#### [Task item]
For every entry that follows, return the words exactly and omit any picture.

#### [Excerpted records]
- - - - -
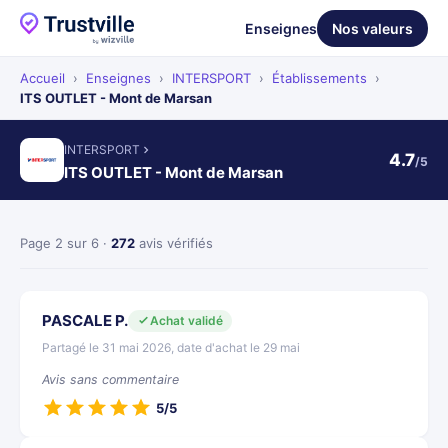
Enseignes
Nos valeurs
Accueil
›
Enseignes
›
INTERSPORT
›
Établissements
›
ITS OUTLET - Mont de Marsan
INTERSPORT
4.7
/5
ITS OUTLET - Mont de Marsan
Page 2 sur 6 ·
272
avis vérifiés
PASCALE P.
Achat validé
Partagé le 31 mai 2026, date d'achat le 29 mai
Avis sans commentaire
5/5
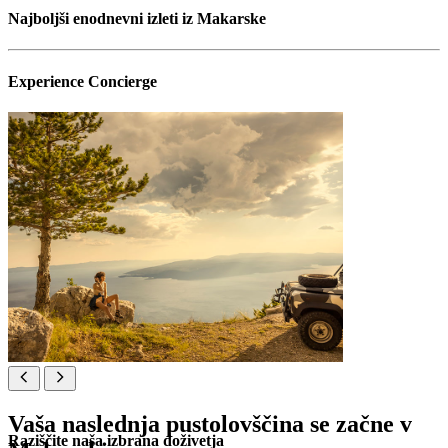
Najboljši enodnevni izleti iz Makarske
Experience Concierge
Vaša naslednja pustolovščina se začne v
Raziščite naša izbrana doživetja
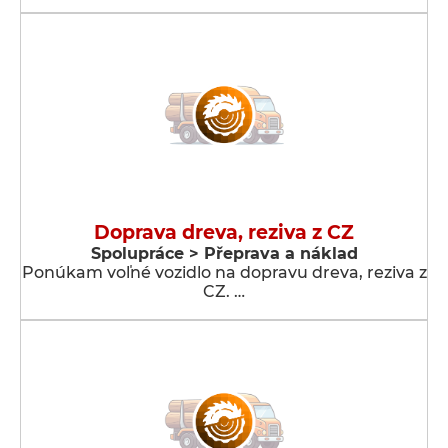
Doprava dreva, reziva z CZ
Spolupráce > Přeprava a náklad
Ponúkam voľné vozidlo na dopravu dreva, reziva z
CZ. …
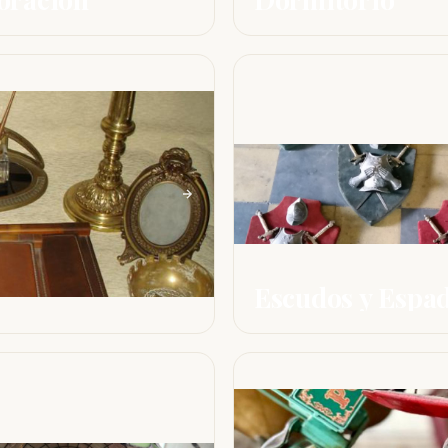
Escudos y Espa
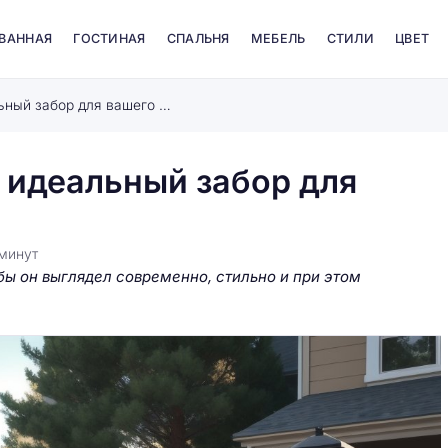
 ВАННАЯ
ГОСТИНАЯ
СПАЛЬНЯ
МЕБЕЛЬ
СТИЛИ
ЦВЕТ
Металлический штакетник: идеальный забор для вашего дома
 идеальный забор для
минут
обы он выглядел современно, стильно и при этом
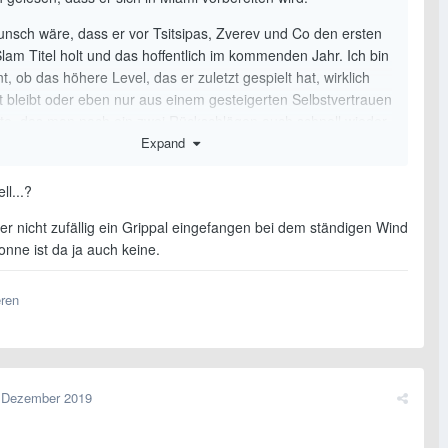
nsch wäre, dass er vor Tsitsipas, Zverev und Co den ersten
lam Titel holt und das hoffentlich im kommenden Jahr. Ich bin
, ob das höhere Level, das er zuletzt gespielt hat, wirklich
t bleibt oder eben nur aus einem gesteigerten Selbstvertrauen
erte, das man nach ein zwei Rückschlägen auch schnell wieder
Expand
en kann. Wobei er sich beim Aufschlag und vor allem beim
chon offensichtlich gesteigert hat.
ll...?
er nicht zufällig ein Grippal eingefangen bei dem ständigen Wind
nne ist da ja auch keine.
eren
 Dezember 2019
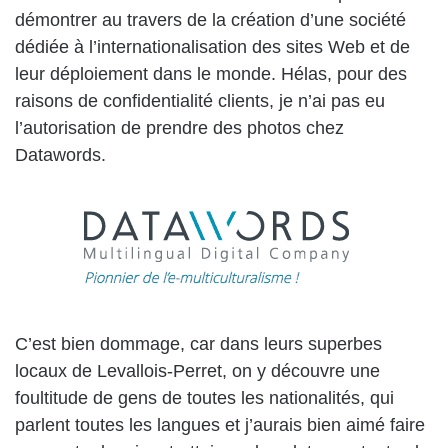
démontrer au travers de la création d’une société
dédiée à l’internationalisation des sites Web et de
leur déploiement dans le monde. Hélas, pour des
raisons de confidentialité clients, je n’ai pas eu
l’autorisation de prendre des photos chez
Datawords.
C’est bien dommage, car dans leurs superbes
locaux de Levallois-Perret, on y découvre une
foultitude de gens de toutes les nationalités, qui
parlent toutes les langues et j’aurais bien aimé faire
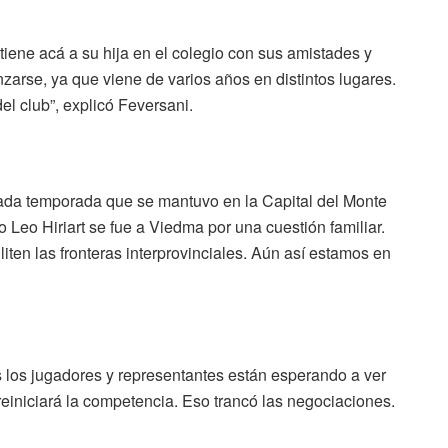
) tiene acá a su hija en el colegio con sus amistades y
nzarse, ya que viene de varios años en distintos lugares.
el club”, explicó Feversani.
sada temporada que se mantuvo en la Capital del Monte
 Leo Hiriart se fue a Viedma por una cuestión familiar.
iten las fronteras interprovinciales. Aún así estamos en
 los jugadores y representantes están esperando a ver
einiciará la competencia. Eso trancó las negociaciones.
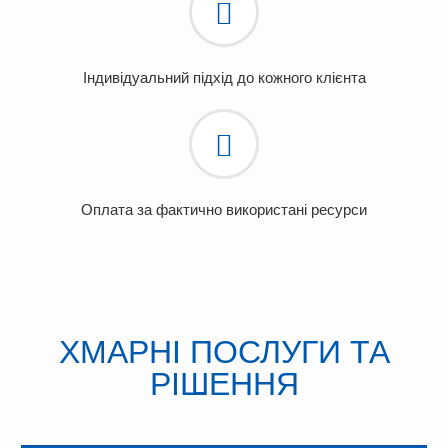
Індивідуальний підхід до кожного клієнта
Оплата за фактично використані ресурси
ХМАРНІ ПОСЛУГИ ТА
РІШЕННЯ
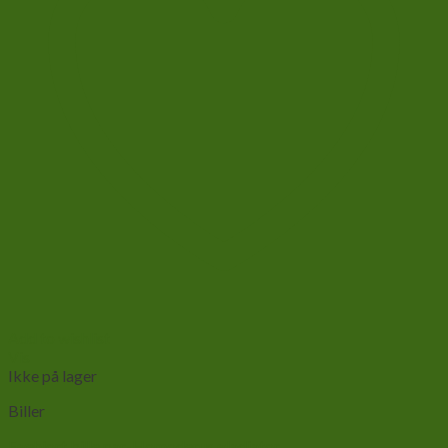
Add to wishlist
Vis
Ikke på lager
Biller
Egehjort bille par-Homoderus gladiator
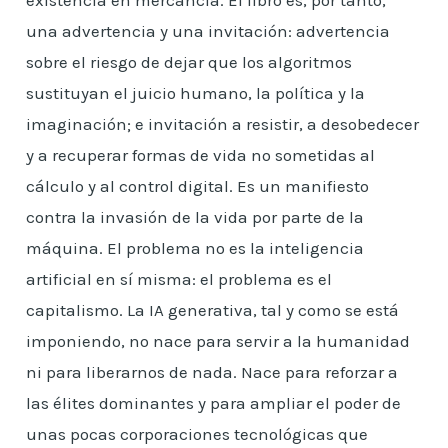
existencia en mercancía. El libro es, por tanto,
una advertencia y una invitación: advertencia
sobre el riesgo de dejar que los algoritmos
sustituyan el juicio humano, la política y la
imaginación; e invitación a resistir, a desobedecer
y a recuperar formas de vida no sometidas al
cálculo y al control digital. Es un manifiesto
contra la invasión de la vida por parte de la
máquina. El problema no es la inteligencia
artificial en sí misma: el problema es el
capitalismo. La IA generativa, tal y como se está
imponiendo, no nace para servir a la humanidad
ni para liberarnos de nada. Nace para reforzar a
las élites dominantes y para ampliar el poder de
unas pocas corporaciones tecnológicas que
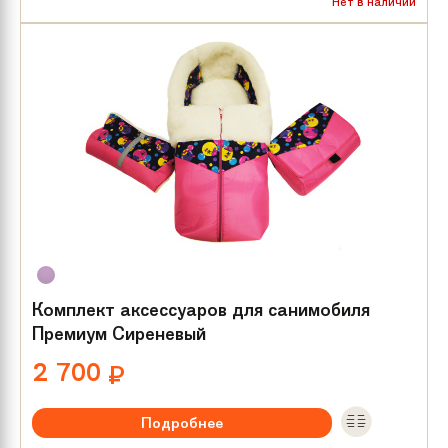
Нет в наличии
Комплект аксессуаров для санимобиля
Премиум Сиреневый
2 700
₽
Подробнее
- - - - -
#### [Written answer]
Enseignes
Nos valeurs
Accueil
›
Enseignes
›
INTERSPORT
›
Établissements
›
ITS OUTLET - Mont de Marsan
INTERSPORT
4.7
/5
ITS OUTLET - Mont de Marsan
Page 2 sur 6 ·
272
avis vérifiés
PASCALE P.
Achat validé
Partagé le 31 mai 2026, date d'achat le 29 mai
Avis sans commentaire
5/5
Najboljši enodnevni izleti iz Makarske
Experience Concierge
Vaša naslednja pustolovščina se začne v
Raziščite naša izbrana doživetja
Doprava dreva, reziva z CZ
Spolupráce > Přeprava a náklad
Ponúkam voľné vozidlo na dopravu dreva, reziva z
CZ. …
Escudos y Espa
 ВАННАЯ
ГОСТИНАЯ
СПАЛЬНЯ
МЕБЕЛЬ
СТИЛИ
ЦВЕТ
Металлический штакетник: идеальный забор для вашего дома
 идеальный забор для
минут
обы он выглядел современно, стильно и при этом
nsch wäre, dass er vor Tsitsipas, Zverev und Co den ersten
lam Titel holt und das hoffentlich im kommenden Jahr. Ich bin
, ob das höhere Level, das er zuletzt gespielt hat, wirklich
t bleibt oder eben nur aus einem gesteigerten Selbstvertrauen
erte, das man nach ein zwei Rückschlägen auch schnell wieder
Expand
en kann. Wobei er sich beim Aufschlag und vor allem beim
chon offensichtlich gesteigert hat.
ll...?
er nicht zufällig ein Grippal eingefangen bei dem ständigen Wind
nne ist da ja auch keine.
eren
 Dezember 2019
démontrer au travers de la création d’une société
dédiée à l’internationalisation des sites Web et de
leur déploiement dans le monde. Hélas, pour des
raisons de confidentialité clients, je n’ai pas eu
l’autorisation de prendre des photos chez
Datawords.
C’est bien dommage, car dans leurs superbes
locaux de Levallois-Perret, on y découvre une
foultitude de gens de toutes les nationalités, qui
parlent toutes les langues et j’aurais bien aimé faire
) tiene acá a su hija en el colegio con sus amistades y
nzarse, ya que viene de varios años en distintos lugares.
el club”, explicó Feversani.
sada temporada que se mantuvo en la Capital del Monte
 Leo Hiriart se fue a Viedma por una cuestión familiar.
iten las fronteras interprovinciales. Aún así estamos en
 los jugadores y representantes están esperando a ver
einiciará la competencia. Eso trancó las negociaciones.
Індивідуальний підхід до кожного клієнта
Оплата за фактично використані ресурси
ХМАРНІ ПОСЛУГИ ТА
РІШЕННЯ
Add to wishlist
Vis
Ikke på lager
Biller
Egehjort bille par-Homoderus gladiator
existencia en mercancía. El libro es, por tanto,
una advertencia y una invitación: advertencia
sobre el riesgo de dejar que los algoritmos
sustituyan el juicio humano, la política y la
imaginación; e invitación a resistir, a desobedecer
y a recuperar formas de vida no sometidas al
cálculo y al control digital. Es un manifiesto
contra la invasión de la vida por parte de la
máquina. El problema no es la inteligencia
artificial en sí misma: el problema es el
capitalismo. La IA generativa, tal y como se está
imponiendo, no nace para servir a la humanidad
ni para liberarnos de nada. Nace para reforzar a
las élites dominantes y para ampliar el poder de
unas pocas corporaciones tecnológicas que
Нет в наличии
Комплект аксессуаров для санимобиля
Премиум Сиреневый
2 700
₽
Подробнее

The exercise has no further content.